This guide assumes you’ve already installed Karajan Code and run kj init.

  1. Navigate to your project

    Terminal window
    cd /path/to/your/project
  2. Run a task

    Terminal window
    kj run "Add input validation to the signup form"

    This launches the full pipeline with your configured defaults (e.g., Claude as coder, Codex as reviewer, TDD methodology).

  3. Watch the pipeline

    You’ll see real-time output as each role executes:

    [coder] Writing validation logic and tests...
    [sonar] Quality gate passed — 0 blockers, 0 critical
    [reviewer] APPROVED — no issues found
    ✔ Pipeline completed in 2m 34s (iteration 1/5)

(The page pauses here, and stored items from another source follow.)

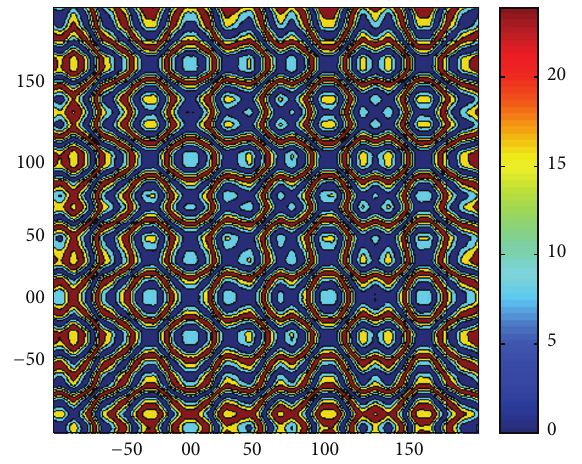
Figure 2: Example of a recurrence plot.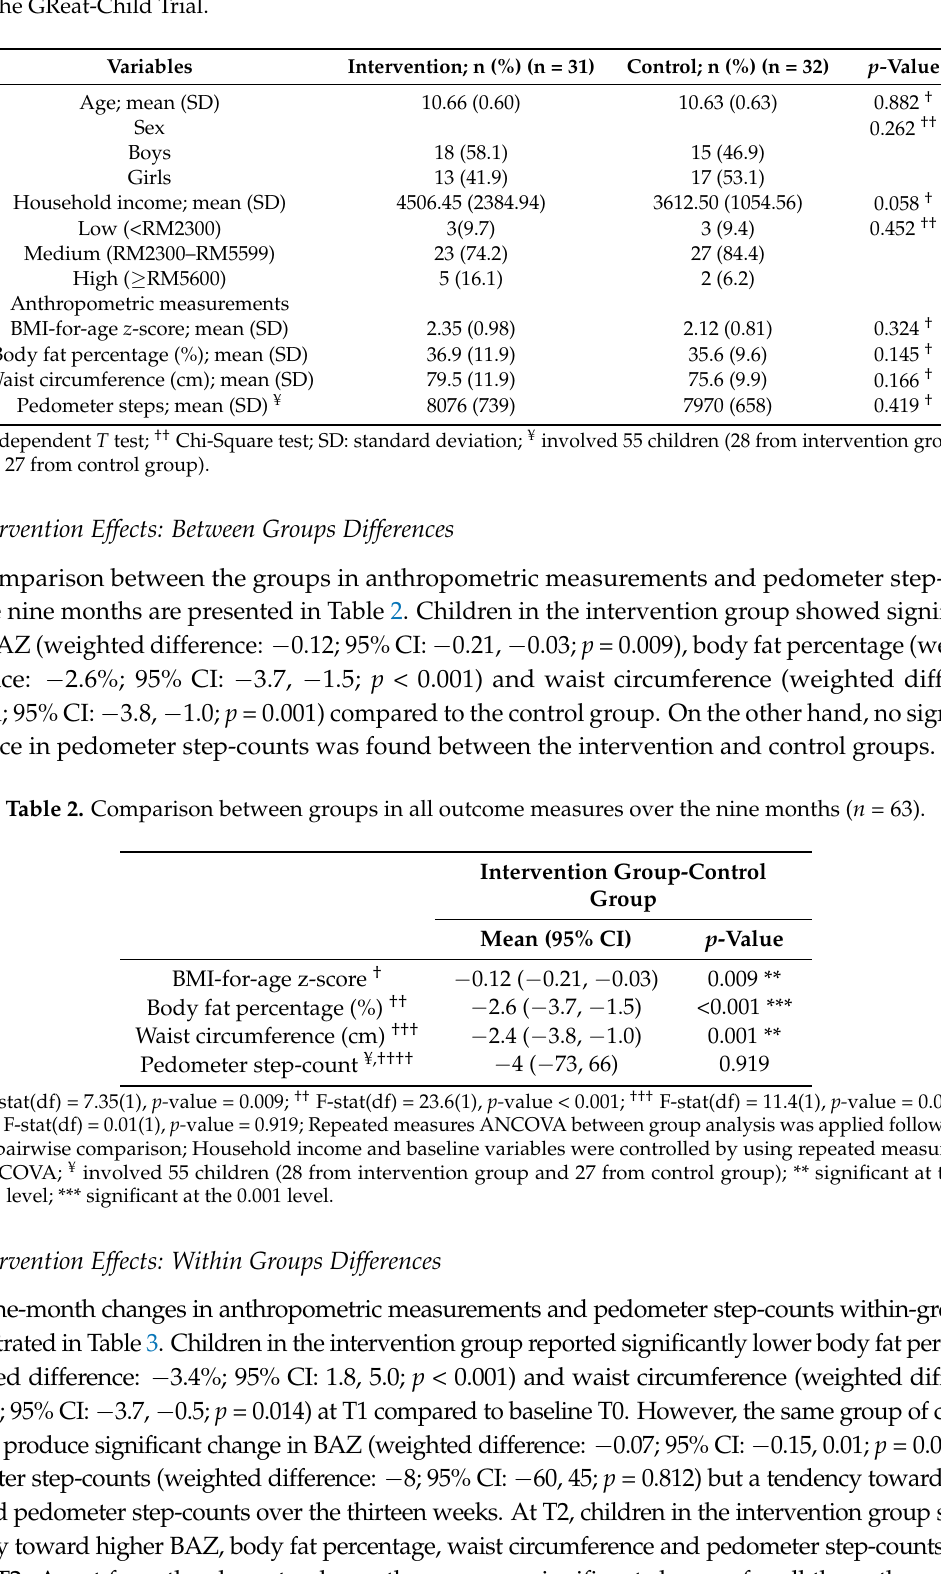
Table 1. Baseline demographic characteristic, anthropometric measurements and pedometer step-count in the GReat-Child Trial.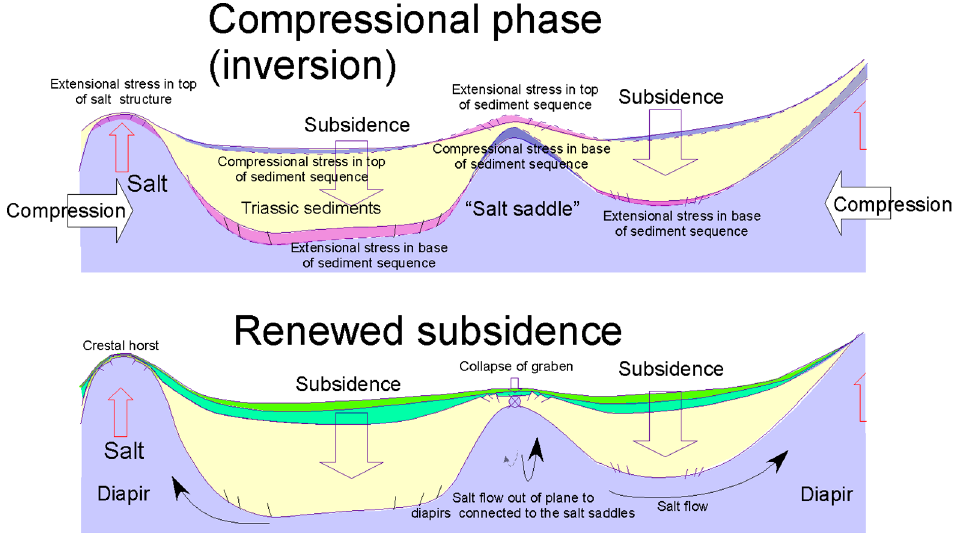
Figure 7. Principle sketch showing how a compressional stress regime would affect basins, salt saddle and diapir area. Extensional stresses above the saddle area act as a hinge between subsiding basins. Extensional faults will follow the length axis of the saddle areas and could collapse when compression ceases and renewed subsidence occurs. This could also explain the existence of crestal horsts seen on the major salt structures (Figure 8).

    If the reviewer finds issues, the coder gets another attempt. The loop continues until approval or the iteration limit is reached.

  4. Check the results

    Terminal window
    git diff # See what changed
    kj report # View session summary
    kj report --trace # Detailed cost breakdown per stage

The standard workflow — coder writes, SonarQube scans, reviewer checks, loop until approved:

Terminal window
kj run "Fix the login bug that ignores empty passwords"

Skip the review loop. Useful for quick changes you’ll review yourself:

Terminal window
kj code "Add a loading spinner to the dashboard"

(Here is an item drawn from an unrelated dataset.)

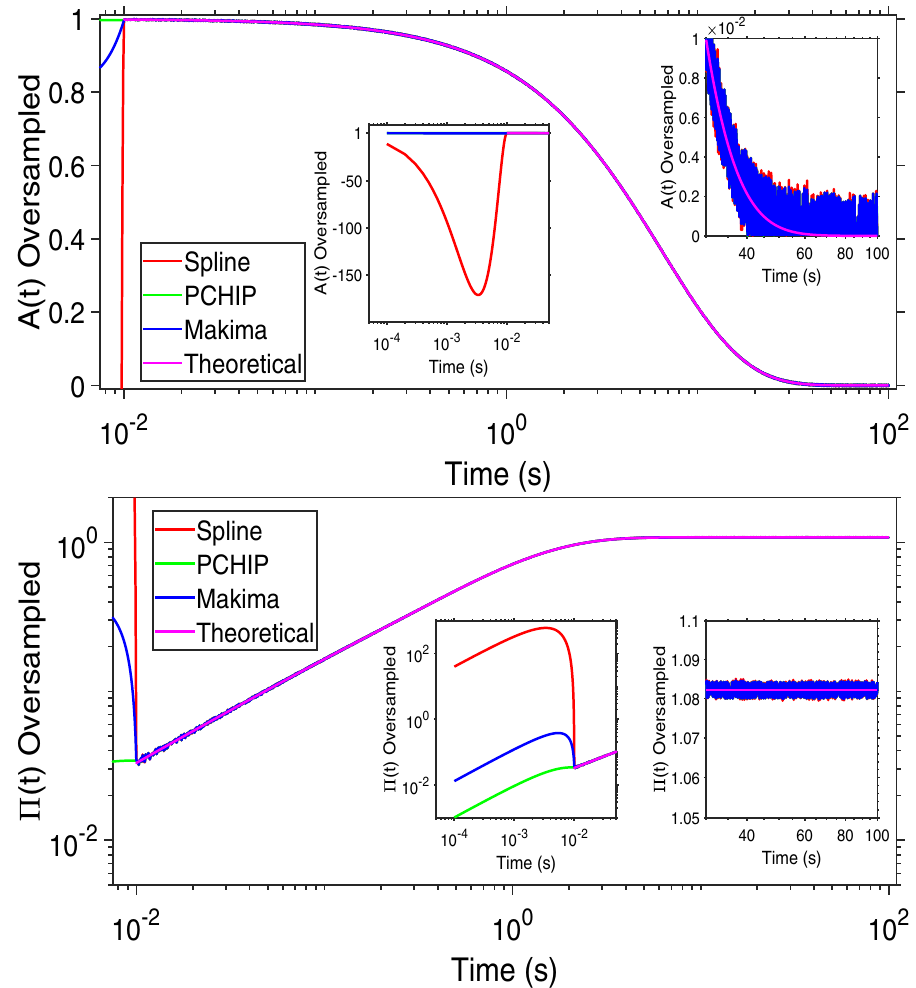
4 experimental points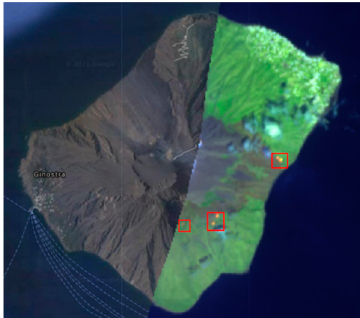
Figure 9. Fires detected at Stromboli after the 3 July 2019 paroxysm. False Color image made by B12-B11-B4 bands from Sentinel-2 MSI image acquired on 4 July 2019 at 09:49 UTC.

Review the current diff without writing code. Useful after manual changes:

Terminal window
kj review "Check my authentication refactor"

The most powerful way to use Karajan Code is as an MCP server inside your AI agent. After npm install -g karajan-code, the MCP server auto-registers in Claude and Codex.

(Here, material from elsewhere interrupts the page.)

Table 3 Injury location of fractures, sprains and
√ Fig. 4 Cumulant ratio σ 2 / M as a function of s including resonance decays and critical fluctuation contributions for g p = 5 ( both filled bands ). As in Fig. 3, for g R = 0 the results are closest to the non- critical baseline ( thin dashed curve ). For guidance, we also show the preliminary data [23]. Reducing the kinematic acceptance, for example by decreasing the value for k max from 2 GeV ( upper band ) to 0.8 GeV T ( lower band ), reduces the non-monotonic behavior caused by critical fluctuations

From your agent, simply ask it to run a task:

“Use kj_run to fix the SQL injection vulnerability in the search endpoint”

The agent sends the task to kj_run, gets real-time progress notifications, and receives structured results — all without leaving the conversation.

Manual MCP configuration (if needed):

{
"mcpServers": {
"karajan-mcp": {
"command": "karajan-mcp"
}
}
}

See the MCP Server guide for the full list of 23 available tools.

FlagWhat it does
--coder claudeChoose which agent writes code
--reviewer codexChoose which agent reviews
--methodology tddEnforce test-driven development
--mode paranoidUse the strictest review profile
--enable-triageAuto-classify task complexity
--enable-securityRun OWASP security audit
--auto-commitGit commit after approval
--no-sonarSkip SonarQube analysis
--max-iterations 3Limit coder/reviewer loops

For the full list, see the CLI Reference.

triage? → researcher? → planner? → coder → refactorer? → sonar? → reviewer → tester? → security? → commiter?
  1. Triage (optional) classifies task complexity and activates only necessary roles
  2. Coder writes code and tests following TDD methodology
  3. SonarQube (optional) runs static analysis with quality gates
  4. Reviewer checks the code with configurable strictness
  5. If issues are found, the coder gets another attempt with the reviewer’s feedback
  6. Loop until approved or the iteration limit is reached

Built-in guardrails prevent runaway sessions: max iterations, per-iteration timeouts, total session timeouts, and optional estimated budget caps. Karajan itself adds no cost — it runs CLI agents under your existing subscriptions.